Qu'est-ce que cela signifiait? Georges Andermatt était un gros banquier de Paris, fondateur et président de ce Comptoir des métaux qui a donné une telle impulsion aux industries métallurgiques de France. Il menait grand train, possédant mail-coach, automobiles, écurie de course. Ses réunions étaient très suivies et l'on citait Mme Andermatt pour sa grâce et pour sa beauté.
--Serait-ce le nom du mort? murmurai-je.
Le chef de la Sûreté se pencha.
--Ce n'est pas lui. M. Andermatt est un homme pâle et un peu grisonnant.
--Mais alors pourquoi cette carte?
--Vous avez le téléphone, Monsieur?
--Oui, dans le vestibule. Si vous voulez bien m'accompagner.
Il chercha dans l'annuaire et demanda le 415.21.
--M. Andermatt est-il chez lui?--Veuillez lui dire que M. Dudouis le prie de venir en toute hâte au 102 du boulevard Maillot. C'est urgent.

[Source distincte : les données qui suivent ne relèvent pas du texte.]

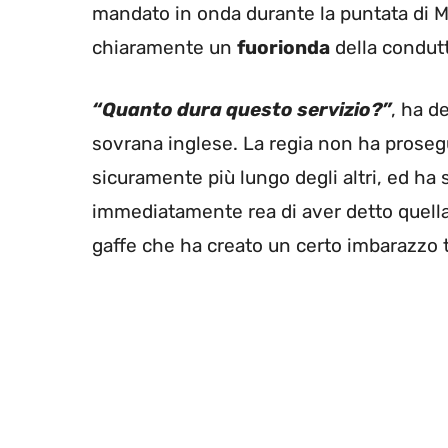
mandato in onda durante la puntata di Mat
chiaramente un
fuorionda
della condutt
“Quanto dura questo servizio?”
, ha d
sovrana inglese. La regia non ha prosegu
sicuramente più lungo degli altri, ed ha 
immediatamente rea di aver detto quella 
gaffe che ha creato un certo imbarazzo tra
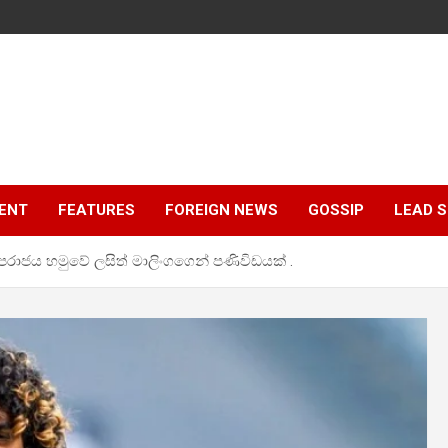
ENT
FEATURES
FOREIGN NEWS
GOSSIP
LEAD 
ලේ පරාජය හමුවේ ලසිත් මාලිංගගෙන් පණිවිඩයක් .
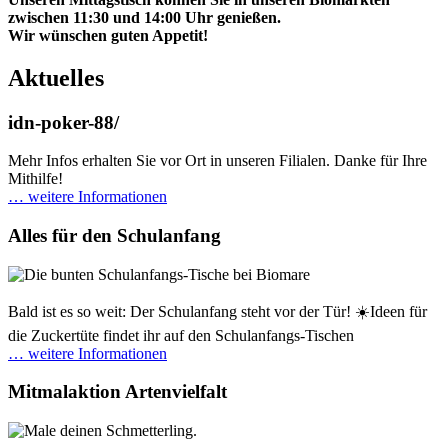
zwischen 11:30 und 14:00 Uhr genießen.
Wir wünschen guten Appetit!
Aktuelles
idn-poker-88/
Mehr Infos erhalten Sie vor Ort in unseren Filialen. Danke für Ihre
Mithilfe!
… weitere Informationen
Alles für den Schulanfang
Bald ist es so weit: Der Schulanfang steht vor der Tür! ☀️Ideen für
die Zuckertüte findet ihr auf den Schulanfangs-Tischen
… weitere Informationen
Mitmalaktion Artenvielfalt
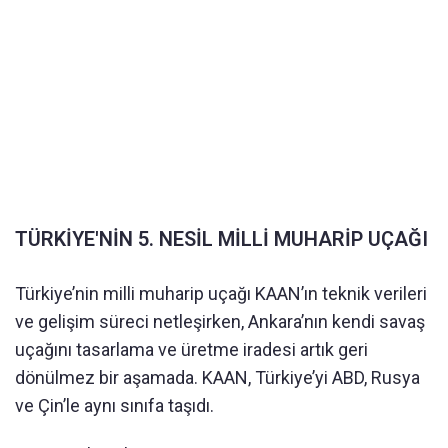
TÜRKİYE'NİN 5. NESİL MİLLİ MUHARİP UÇAĞI
Türkiye’nin milli muharip uçağı KAAN’ın teknik verileri
ve gelişim süreci netleşirken, Ankara’nın kendi savaş
uçağını tasarlama ve üretme iradesi artık geri
dönülmez bir aşamada. KAAN, Türkiye’yi ABD, Rusya
ve Çin’le aynı sınıfa taşıdı.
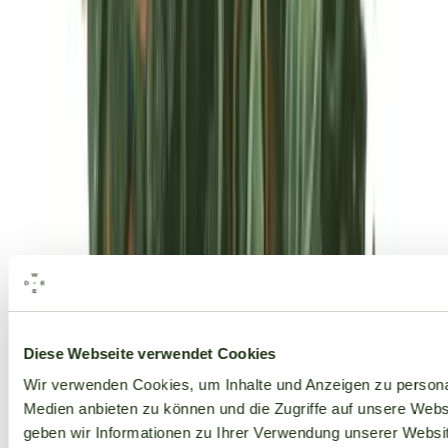
Alle Marken
Diese Webseite verwendet Cookies
Wir verwenden Cookies, um Inhalte und Anzeigen zu personal
Medien anbieten zu können und die Zugriffe auf unsere Web
geben wir Informationen zu Ihrer Verwendung unserer Websit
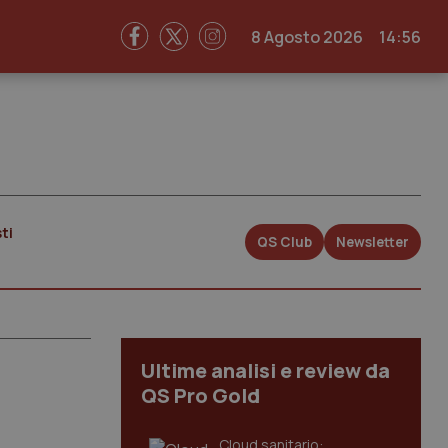
8 Agosto 2026
14:56
ti
QS Club
Newsletter
Ultime analisi e review da
QS Pro Gold
Cloud sanitario:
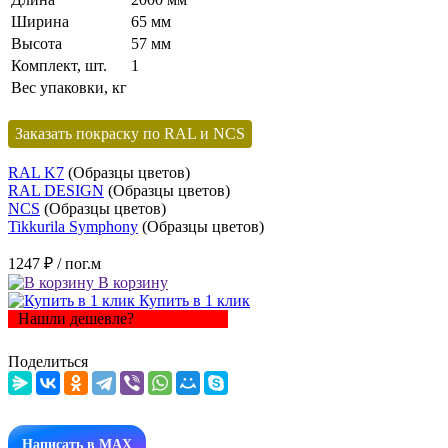
Ширина
65 мм
Высота
57 мм
Комплект, шт.
1
Вес упаковки, кг
Заказать покраску по RAL и NCS
RAL K7
(Образцы цветов)
RAL DESIGN
(Образцы цветов)
NCS
(Образцы цветов)
Tikkurila Symphony
(Образцы цветов)
1247 ₽
/ пог.м
В корзину
Купить в 1 клик
Нашли дешевле?
Поделиться
Написать в MAX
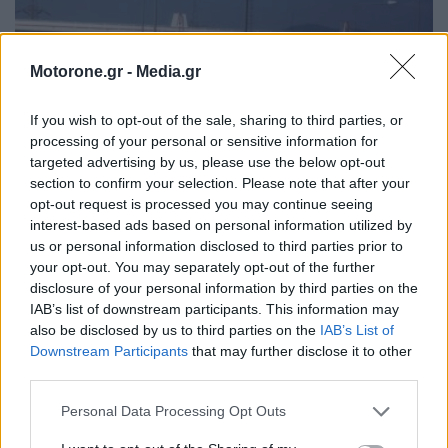
Motorone.gr -
Media.gr
If you wish to opt-out of the sale, sharing to third parties, or
processing of your personal or sensitive information for
targeted advertising by us, please use the below opt-out
section to confirm your selection. Please note that after your
opt-out request is processed you may continue seeing
interest-based ads based on personal information utilized by
us or personal information disclosed to third parties prior to
Motor Oil: Δωρεά πυροσβεστικών οχημάτων και
your opt-out. You may separately opt-out of the further
εξοπλισμού στον δήμο Αγίου Βασιλείου
disclosure of your personal information by third parties on the
NEWSROOM
6.8.2026
IAB’s list of downstream participants. This information may
also be disclosed by us to third parties on the
IAB’s List of
Downstream Participants
that may further disclose it to other
WEB TV
third parties.
Personal Data Processing Opt Outs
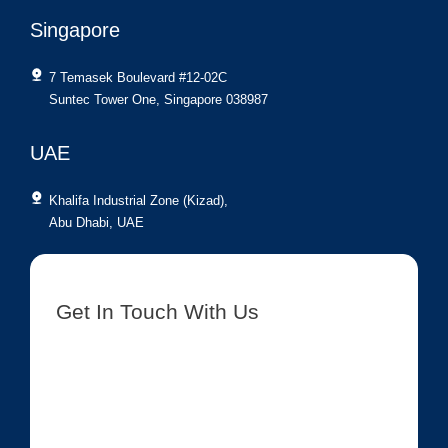
Singapore
7 Temasek Boulevard #12-02C
Suntec Tower One, Singapore 038987
UAE
Khalifa Industrial Zone (Kizad),
Abu Dhabi, UAE
Get In Touch With Us
[contact-form-7 id=”8417″ title=”Get In Touch New”]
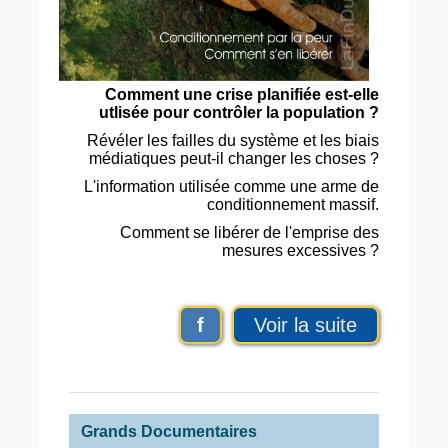
Comment une crise planifiée est-elle
utlisée pour contrôler la population ?
Révéler les failles du système et les biais
médiatiques peut-il changer les choses ?
L'information utilisée comme une arme de
conditionnement massif.
Comment se libérer de l'emprise des
mesures excessives ?
f
Voir la suite
Grands Documentaires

Vingt minutes plus tard, M. Andermatt descendait de son automobile. On lui exposa les raisons qui nécessitaient son intervention, puis on le mena devant le cadavre.
Il eut une seconde d'émotion qui contracta son visage, et prononça à voix basse, comme s'il parlait malgré lui:
--Étienne Varin.
--Vous le connaissiez?
--Non... ou du moins oui... mais de vue seulement. Son frère...
--Il a un frère?
--Oui, Alfred Varin... Son frère est venu autrefois me solliciter... je ne sais plus à quel propos...
--Où demeure-t-il?
--Les deux frères demeuraient ensemble... rue de Provence, je crois.

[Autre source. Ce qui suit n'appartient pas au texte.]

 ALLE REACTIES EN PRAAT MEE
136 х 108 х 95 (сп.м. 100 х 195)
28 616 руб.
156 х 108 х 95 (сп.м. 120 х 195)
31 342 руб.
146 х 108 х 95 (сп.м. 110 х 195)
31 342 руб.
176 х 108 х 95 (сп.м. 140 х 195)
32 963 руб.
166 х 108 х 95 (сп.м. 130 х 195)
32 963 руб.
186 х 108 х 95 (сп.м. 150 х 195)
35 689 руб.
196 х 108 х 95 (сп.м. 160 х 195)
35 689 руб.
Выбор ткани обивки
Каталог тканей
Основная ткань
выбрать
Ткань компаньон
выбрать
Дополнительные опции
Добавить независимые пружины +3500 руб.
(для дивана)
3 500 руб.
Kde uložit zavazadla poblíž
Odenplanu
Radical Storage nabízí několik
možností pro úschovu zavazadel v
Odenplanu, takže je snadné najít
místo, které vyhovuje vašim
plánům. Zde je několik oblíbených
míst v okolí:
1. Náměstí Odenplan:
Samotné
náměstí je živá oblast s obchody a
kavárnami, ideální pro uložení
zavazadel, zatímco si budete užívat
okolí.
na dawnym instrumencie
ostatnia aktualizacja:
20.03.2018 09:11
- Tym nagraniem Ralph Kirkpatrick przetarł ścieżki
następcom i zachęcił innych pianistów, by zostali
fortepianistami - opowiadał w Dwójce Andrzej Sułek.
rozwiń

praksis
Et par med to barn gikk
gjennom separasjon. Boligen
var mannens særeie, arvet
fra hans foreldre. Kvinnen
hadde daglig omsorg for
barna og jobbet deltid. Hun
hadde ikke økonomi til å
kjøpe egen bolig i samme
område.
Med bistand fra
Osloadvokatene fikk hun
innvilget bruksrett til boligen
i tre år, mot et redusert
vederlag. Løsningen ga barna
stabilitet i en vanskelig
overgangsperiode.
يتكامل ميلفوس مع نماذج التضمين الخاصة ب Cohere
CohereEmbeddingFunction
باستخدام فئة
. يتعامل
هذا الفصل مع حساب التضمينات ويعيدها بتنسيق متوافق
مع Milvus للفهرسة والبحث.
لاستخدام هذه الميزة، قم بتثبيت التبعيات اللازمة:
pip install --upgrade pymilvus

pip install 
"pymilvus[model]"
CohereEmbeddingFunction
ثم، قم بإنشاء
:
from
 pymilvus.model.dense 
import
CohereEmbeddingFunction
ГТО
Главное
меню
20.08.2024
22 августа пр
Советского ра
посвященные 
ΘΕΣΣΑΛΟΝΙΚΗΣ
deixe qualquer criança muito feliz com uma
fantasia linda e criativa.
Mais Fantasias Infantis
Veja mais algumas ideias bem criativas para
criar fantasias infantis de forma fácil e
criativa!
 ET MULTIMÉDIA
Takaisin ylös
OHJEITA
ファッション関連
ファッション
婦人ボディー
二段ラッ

--Et vous ne soupçonnez pas la raison pour laquelle celui-ci s'est tué?
--Nullement.
--Cependant cette carte qu'il tenait dans sa main?... Votre carte avec votre adresse!
--Je n'y comprends rien. Ce n'est là évidemment qu'un hasard que l'instruction nous expliquera.
Un hasard en tout cas bien curieux, pensai-je et je sentis que nous éprouvions tous la même impression.
Cette impression, je la retrouvai dans les journaux du lendemain, et chez tous ceux de mes amis avec qui je m'entretins de l'aventure. Au milieu des mystères qui la compliquaient, après la double découverte, si déconcertante, de ce sept de coeur sept fois percé, après les deux événements aussi énigmatiques l'un que l'autre dont ma demeure avait été le théâtre, cette carte de visite semblait enfin promettre un peu de lumière. Par elle on arriverait à la vérité.
Mais, contrairement aux prévisions, M. Andermatt ne fournit aucune indication.
--J'ai dit ce que je savais, répétait-il. Que veut-on de plus? Je suis le premier stupéfait que cette carte ait été trouvée là, et j'attends comme tout le monde que ce point soit éclairci.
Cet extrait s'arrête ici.